Your instructions -
Restate all entries exactly. Skip the images.

Data records -
++++
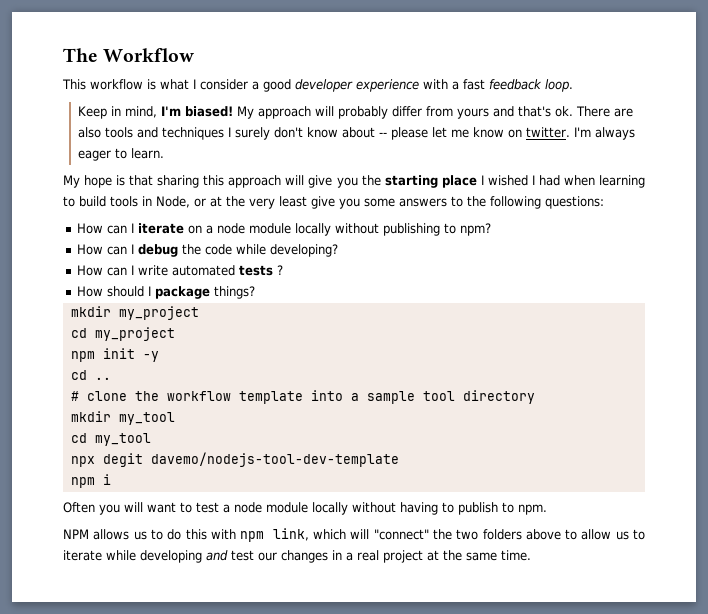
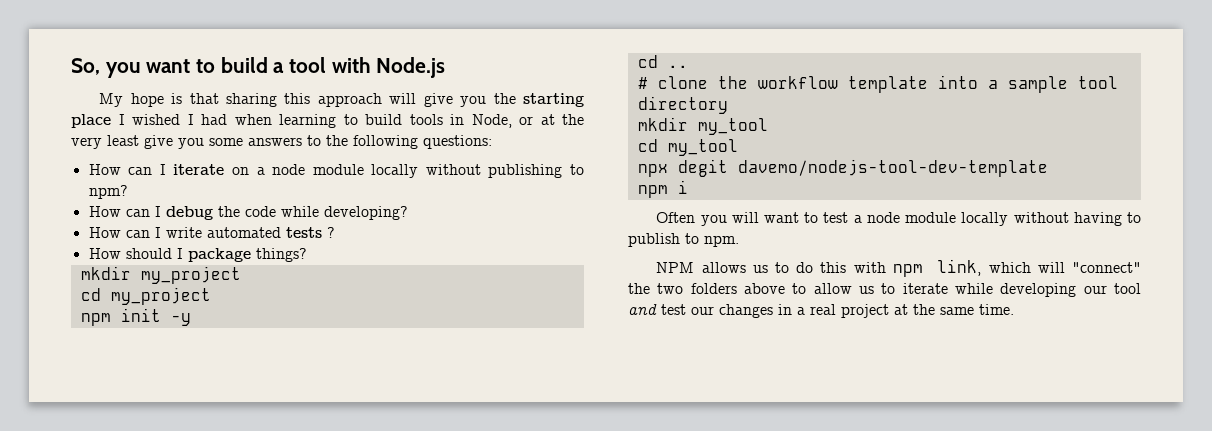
[63,48,195,62] [62,79,573,92] [78,106,634,119] [78,127,636,140] [78,148,165,161] The Workflow // This workflow is what I consider a good developer experience with a fast feedback loop. // Keep in mind, I'm biased! My approach will probably differ from yours and that's ok. There are also tools and techniques I surely don't know about -- please let me know on twitter. I'm always eager to learn. -> [71,57,446,78] So, you want to build a tool with Node.js
(202, 556) none -> [1083,283,1141,294] our tool

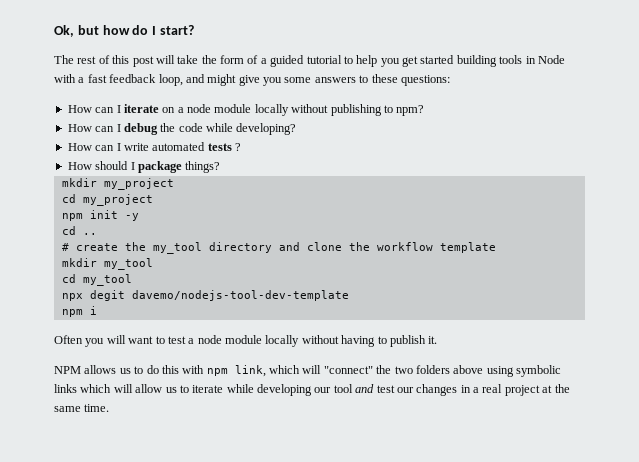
[71,57,446,78] [99,93,584,107] [71,114,584,128] [71,135,139,149] So, you want to build a tool with Node.js // My hope is that sharing this approach will give you the starting place I wished I had when learning to build tools in Node, or at the very least -> [54,25,194,37] [54,55,565,67] [54,74,237,86] Ok, but how do I start? // The rest of this post will take the form of a guided tutorial to help you get started building tools in Node with a fast feedback loop, and might
[326,135,418,149] the following -> [371,74,398,83] these
(648, 83) none -> [75,242,300,254] create the my_tool directory and
[937,75,1118,93] [637,96,728,114] into a sample tool directory -> (496, 247) none
[685,233,739,247] to npm. -> [428,336,438,344] it.
[792,283,807,294] to -> [486,365,561,377] [54,384,133,393] using symbolic links which will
++++
Output for this task -
[63,48,195,62] [62,79,573,92] [78,106,634,119] [78,127,636,140] [78,148,165,161] The Workflow // This workflow is what I consider a good developer experience with a fast feedback loop. // Keep in mind, I'm biased! My approach will probably differ from yours and that's ok. There are also tools and techniques I surely don't know about -- please let me know on twitter. I'm always eager to learn. -> [71,57,446,78] So, you want to build a tool with Node.js
(202, 556) none -> [1083,283,1141,294] our tool

[71,57,446,78] [99,93,584,107] [71,114,584,128] [71,135,139,149] So, you want to build a tool with Node.js // My hope is that sharing this approach will give you the starting place I wished I had when learning to build tools in Node, or at the very least -> [54,25,194,37] [54,55,565,67] [54,74,237,86] Ok, but how do I start? // The rest of this post will take the form of a guided tutorial to help you get started building tools in Node with a fast feedback loop, and might
[326,135,418,149] the following -> [371,74,398,83] these
(648, 83) none -> [75,242,300,254] create the my_tool directory and
[937,75,1118,93] [637,96,728,114] into a sample tool directory -> (496, 247) none
[685,233,739,247] to npm. -> [428,336,438,344] it.
[792,283,807,294] to -> [486,365,561,377] [54,384,133,393] using symbolic links which will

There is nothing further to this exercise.